Tuesday, December 3, 2013

Cuba: "Singing from the Well" by Reinaldo Arenas

Many of the books I get for this project come from the clearance shelf at Half Price Books. Perhaps they are affordable because they are so depressing that no one else wants to read them?  Singing from the Well is a now-recognized classic of Cuban literature, an example of magical realism in the Latin American style, and the first novel of a writer, Reinaldo Arenas, not much honored in his lifetime for his genius. It is, as most reviewers acknowledge, not for the faint of heart.

Arenas, who was born in 1943, wrote the first version of the novel in his early twenties. He revised it after landing in the U.S. on a boat from Mariel in 1980. It is thought to be at least semi-autobiographical. This book is also the first of five that Arenas wrote depicting the "secret history" of his country. Some commentators have said that the novel is an allegory for the Batista regime (overthrown, with Arenas' full participation, in 1959 to put Castro in power).

In this work a boy lives with his mother, grandparents, and an aunt in rural Cuba, in a region frequently shrouded in mist. Subsistence farming is the only way to get by. They all work the corn field; he is charged with rounding up the cattle at milking time and carrying water. The lyrical passages that mark Arenas' style describe the countryside and the boy's interaction with nature. This is not the most lyrical example but it give you some sense of the voice of the boy.

"...I can't see anything. Not even myself. I just squint into the big fog that splits open once in awhile and then closes right back up again, thicker and whiter than ever. And all I can hear is the sound of the birds singing uncertainly and flying off in lord knows what direction... The sound of the birds and Celestino whacking on the trunks of trees. And I don't worry anymore about how long it might take Celestino to write that poetry. Sometimes I don't want him to ever finish. I wish both of us could die and the poetry could keep going on and not ever finish." (p. 126).

Celestino is described as the boy's cousin, but might be his alter ego. We never know for sure. He writes poetry, actually carves it, onto the trunks of trees and later scratches it onto leaves because the grandfather has chopped down all the trees with of his grandson's crazy, suspicious words on them. The boy wishes for death because the brutal grandfather rules the family with a switch, sexually abuses his own daughters and the farm's draft animals, and shows no concern for anyone but himself. He is also the only adult male character in the novel. The neighbors know he is loco and avoid the entire family, further isolating them.

The grandson(s)--the boy and Celestino, who might actually be one person--live for poetry and nature and the pure freedom of being off on their own in the almost magical woods and scrub. They encounter or imagine witches, ghosts of their dead cousins, and real animals, birds and flowers. They build a "castle" of red mud and populate it with kings and queens made of the jars and containers they filch from their grandmother's storeroom. They swim in the river, pick the flowers and watch the clouds. It sounds like an idyll, except for that grandfather.

The grandfather exists to keep existing. His entire focus is on food production.The grandfather severely beats the boy for failing to be attentive enough at herding cattle, weeding corn, or hauling the buckets. His wife and daughters, the boy's mother and aunt, follow suit. They yell at the boy, throw boiling water at him, and commit other forms of emotional and physical abuse. His mother says several times, "I should have died before I was born rather than have a son like you."
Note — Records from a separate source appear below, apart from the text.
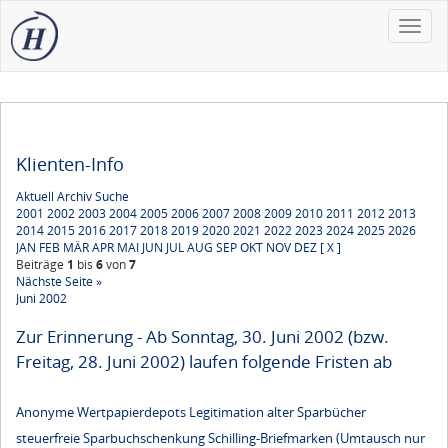
Toggle
naviga
Klienten-Info
Aktuell
Archiv
Suche
2001
2002
2003
2004
2005
2006
2007
2008
2009
2010
2011
2012
2013
2014
2015
2016
2017
2018
2019
2020
2021
2022
2023
2024
2025
2026
JAN
FEB
MÄR
APR
MAI
JUN
JUL
AUG
SEP
OKT
NOV
DEZ
[ X ]
Beiträge
1
bis
6
von
7
Nächste Seite »
Juni 2002
Zur Erinnerung - Ab Sonntag, 30. Juni 2002 (bzw.
Freitag, 28. Juni 2002) laufen folgende Fristen ab
Anonyme Wertpapierdepots Legitimation alter Sparbücher
steuerfreie Sparbuchschenkung Schilling-Briefmarken (Umtausch nur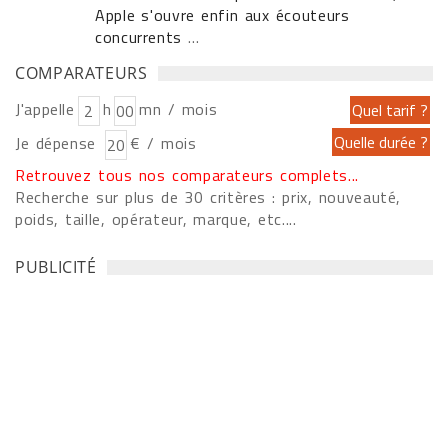
Apple s'ouvre enfin aux écouteurs
concurrents
...
COMPARATEURS
J'appelle
h
mn / mois
Je dépense
€ / mois
Retrouvez tous nos comparateurs complets...
Recherche sur plus de 30 critères : prix, nouveauté,
poids, taille, opérateur, marque, etc....
PUBLICITÉ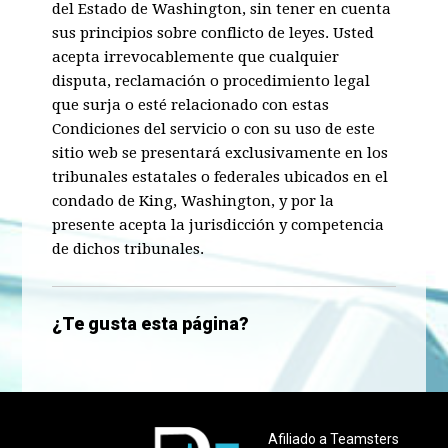
del Estado de Washington, sin tener en cuenta
sus principios sobre conflicto de leyes. Usted
acepta irrevocablemente que cualquier
disputa, reclamación o procedimiento legal
que surja o esté relacionado con estas
Condiciones del servicio o con su uso de este
sitio web se presentará exclusivamente en los
tribunales estatales o federales ubicados en el
condado de King, Washington, y por la
presente acepta la jurisdicción y competencia
de dichos tribunales.
¿Te gusta esta página?
Afiliado a Teamsters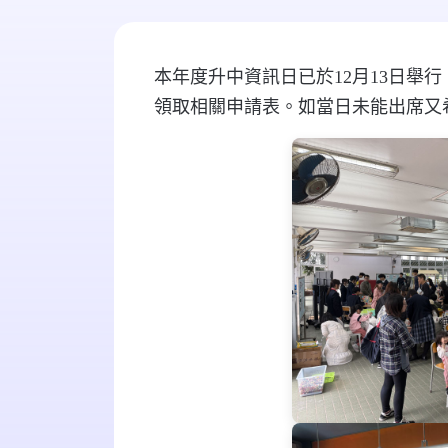
本年度升中資訊日已於12月13日
領取相關申請表。如當日未能出席又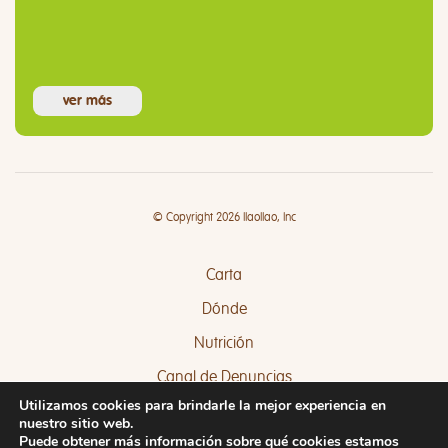
ver más
© Copyright 2026 llaollao, Inc
Carta
Dónde
Nutrición
Canal de Denuncias
Utilizamos cookies para brindarle la mejor experiencia en
Quejas y Sugerencias
nuestro sitio web.
Puede obtener más información sobre qué cookies estamos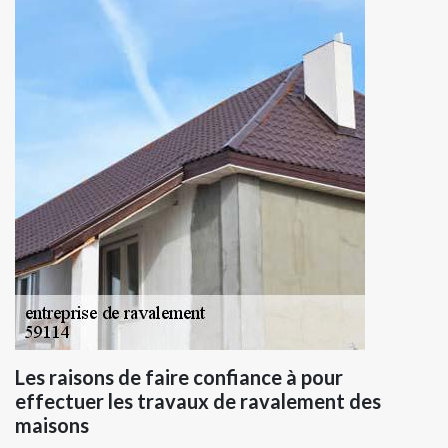
Les raisons de faire confiance à pour
effectuer les travaux de ravalement des
maisons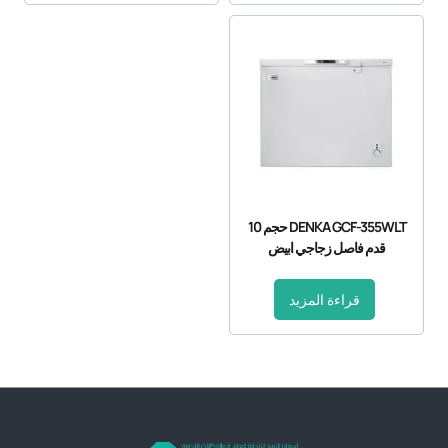
DENKA GCF-355WLT حجم 10
قدم فاصل زجاجي ابيض
قراءة المزيد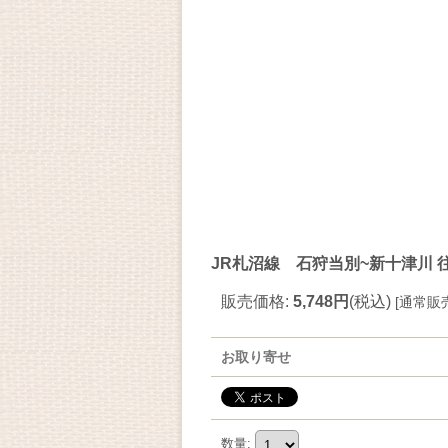
JR札沼線 石狩当別~新十津川 
販売価格
:
5,748円
(税込)
[
通常販
お取り寄せ
数量
: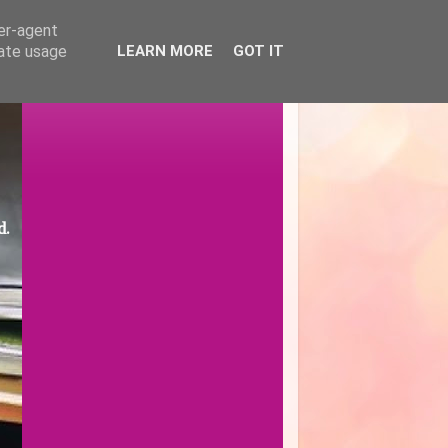
ser-agent
rate usage
LEARN MORE
GOT IT
d.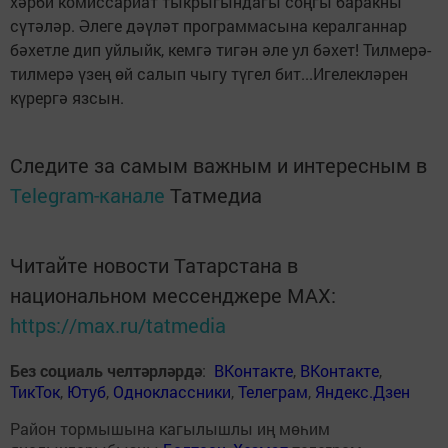
хәрби комиссариат тыкрыгындагы соңгы баракны
сүтәләр. Әлеге дәүләт программасына кералганнар
бәхетле дип уйлыйк, кемгә тигән әле ул бәхет! Тилмерә-
тилмерә үзең өй салып чыгу түгел бит...Игелекләрен
күрергә язсын.
Следите за самым важным и интересным в
Telegram-канале
Татмедиа
Читайте новости Татарстана в
национальном мессенджере MАХ:
https://max.ru/tatmedia
Без социаль челтәрләрдә
:
ВКонтакте
,
ВКонтакте
,
ТикТок
,
Ютуб
,
Одноклассники
,
Телеграм
,
Яндекс.Дзен
Район тормышына кагылышлы иң мөһим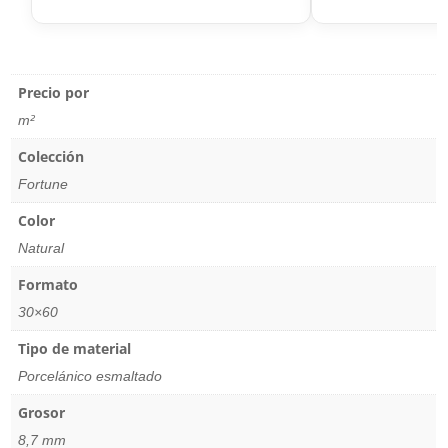
Precio por
m²
Colección
Fortune
Color
Natural
Formato
30×60
Tipo de material
Porcelánico esmaltado
Grosor
8,7 mm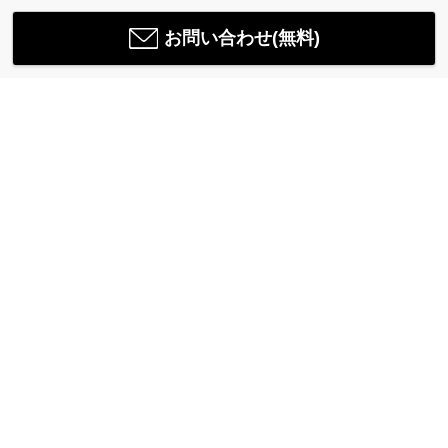
お問い合わせ(無料)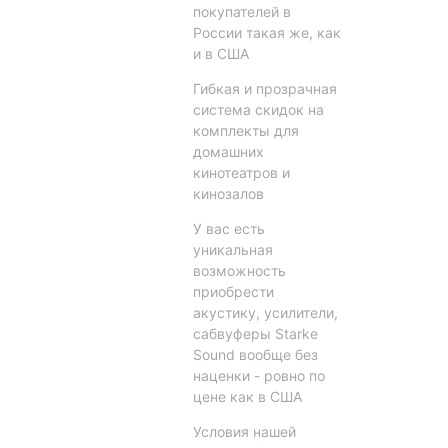
покупателей в
России такая же, как
и в США
Гибкая и прозрачная
система скидок на
комплекты для
домашних
кинотеатров и
кинозалов
У вас еcть
уникальная
возможность
приобрести
акустику, усилители,
сабвуферы Starke
Sound вообще без
наценки - ровно по
цене как в США
Условия нашей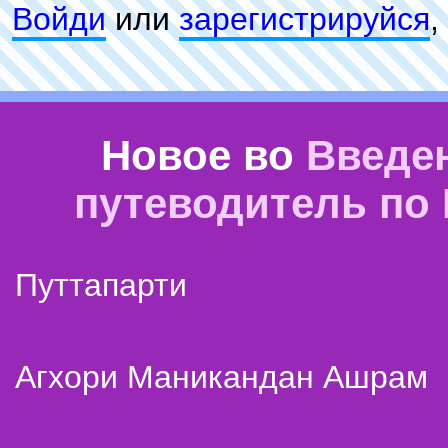
Войди
или
зарeгиcтpируйся
,
Новое во
Введе
путеводитель по
Путтапарти
Агхори Маникандан Ашрам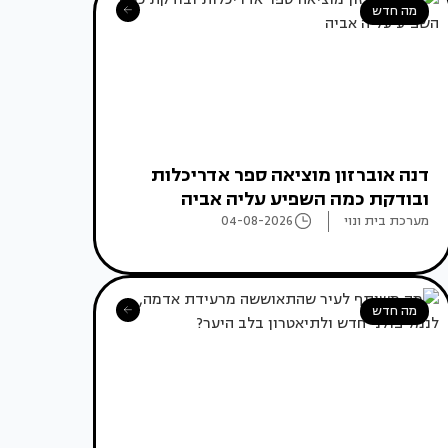
מה חדש
דנה אוברזון מוציאה ספר אדריכלות
ובודקת כמה השפיע עליה אביה
מערכת בית ונוי
04-08-2026
מה חדש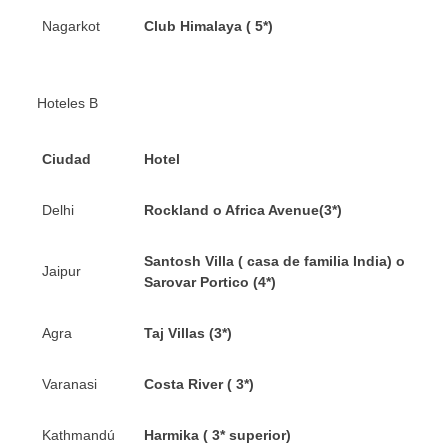
Nagarkot
Club Himalaya ( 5*)
Hoteles B
Ciudad
Hotel
Delhi
Rockland o Africa Avenue(3*)
Santosh Villa ( casa de familia India) o
Jaipur
Sarovar Portico (4*)
Agra
Taj Villas (3*)
Varanasi
Costa River ( 3*)
Kathmandú
Harmika ( 3* superior)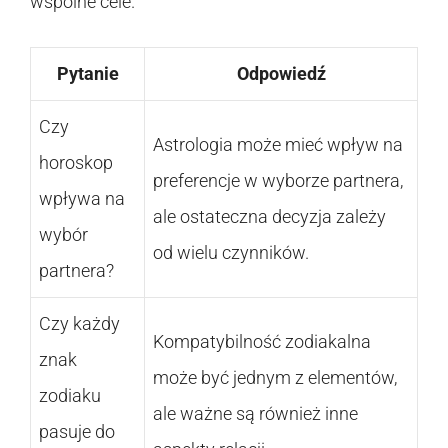
wspólne cele.
Pytanie
Odpowiedź
Czy
Astrologia może mieć wpływ na
horoskop
preferencje w wyborze partnera,
wpływa na
ale ostateczna decyzja zależy
wybór
od wielu czynników.
partnera?
Czy każdy
Kompatybilność zodiakalna
znak
może być jednym z elementów,
zodiaku
ale ważne są również inne
pasuje do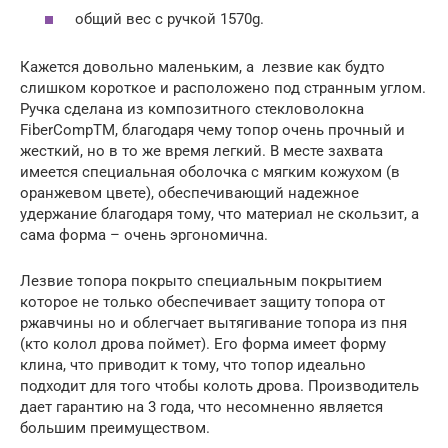
общий вес с ручкой 1570g.
Кажется довольно маленьким, а лезвие как будто
слишком короткое и расположено под странным углом.
Ручка сделана из композитного стекловолокна
FiberCompTM, благодаря чему топор очень прочный и
жесткий, но в то же время легкий. В месте захвата
имеется специальная оболочка с мягким кожухом (в
оранжевом цвете), обеспечивающий надежное
удержание благодаря тому, что материал не скользит, а
сама форма – очень эргономична.
Лезвие топора покрыто специальным покрытием
которое не только обеспечивает защиту топора от
ржавчины но и облегчает вытягивание топора из пня
(кто колол дрова поймет). Его форма имеет форму
клина, что приводит к тому, что топор идеально
подходит для того чтобы колоть дрова. Производитель
дает гарантию на 3 года, что несомненно является
большим преимуществом.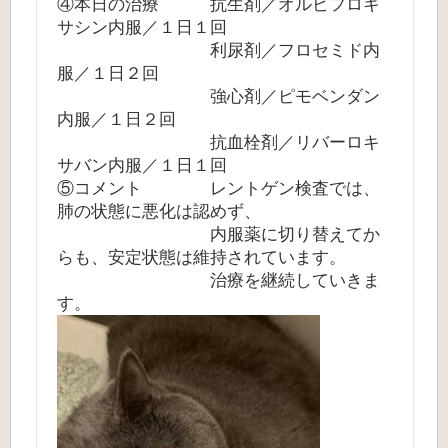
④本日の治療 抗生剤／オルビフロキ
サシン内服／１日１回
利尿剤／フロセミド内
服／１日２回
強心剤／ピモベンダン
内服／１日２回
抗血栓剤／リバーロキ
サバン内服／１日１回
⑤コメント レントゲン検査では、
肺の状態に悪化は認めず、
内服薬に切り替えてか
らも、安定状態は維持されています。
治療を継続していきま
す。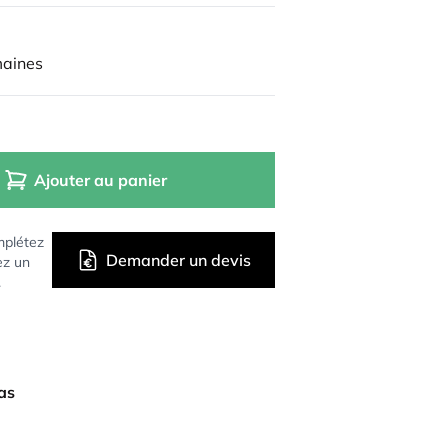
maines
Ajouter au panier
mplétez
Demander un devis
ez un
.
bas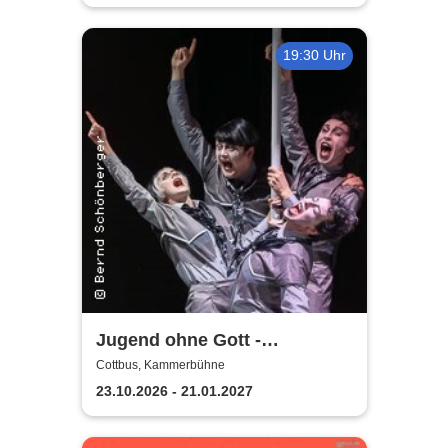
19:30 Uhr
Jugend ohne Gott -
Staatstheater Cottbus
Cottbus, Kammerbühne
23.10.2026 - 21.01.2027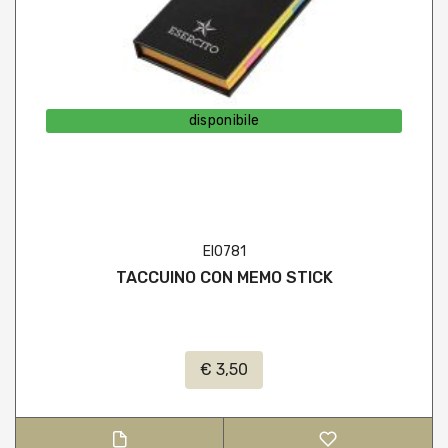
disponibile
EI0781
TACCUINO CON MEMO STICK
€ 3,50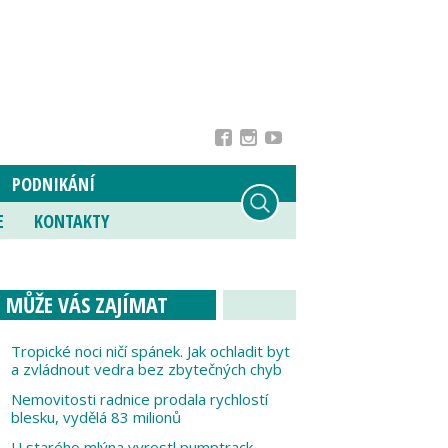
PODNIKÁNÍ
E
KONTAKTY
MŮŽE VÁS ZAJÍMAT
Tropické noci ničí spánek. Jak ochladit byt
a zvládnout vedra bez zbytečných chyb
Nemovitosti radnice prodala rychlostí
blesku, vydělá 83 milionů
U starého mlýna vyrostl pumptrack,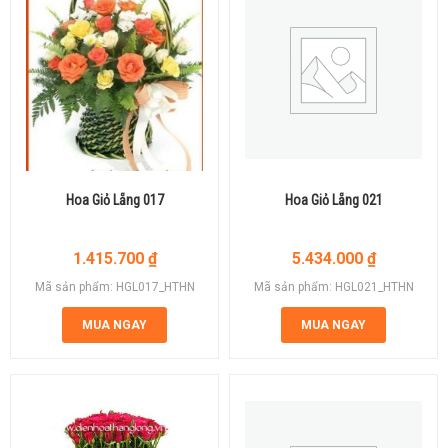
Hoa Giỏ Lẵng 017
Hoa Giỏ Lẵng 021
1.415.700
₫
5.434.000
₫
Mã sản phẩm: HGL017_HTHN
Mã sản phẩm: HGL021_HTHN
MUA NGAY
MUA NGAY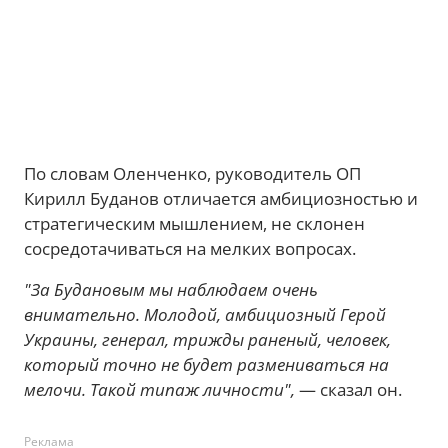
По словам Оленченко, руководитель ОП
Кирилл Буданов отличается амбициозностью и
стратегическим мышлением, не склонен
сосредотачиваться на мелких вопросах.
"За Будановым мы наблюдаем очень
внимательно. Молодой, амбициозный Герой
Украины, генерал, трижды раненый, человек,
который точно не будет размениваться на
мелочи. Такой типаж личности",
— сказал он.
Реклама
In one of the very few examples of human tenderness in the novel, the boy's mother strokes his hair after he falls in the mud while carrying water from the well.  He treasures that memory and lies in the mud again just to recreate it. He so desperately wants nurturing in his life that he cares (repeatedly) for baby birds, either those nesting in the thatch roof of the house or a tree, or one he "rescues" from its nest to bring home and keep in his bed. Suffice it to say, that none of the adults around him notice anything about the boy other than an extra pair of hands to abuse and an extra mouth to feed.

If this is autobiography, then Arenas' departure to attend school in the city must have been an overwhelming relief. He went on to study literature and work in Havana before being condemned for his sexuality and later exiled to the U.S., where he committed suicide in 1990 rather than die from AIDS (with which he had been diagnosed). The 2000 movie Before Night Falls is based on his autobiography of the same title.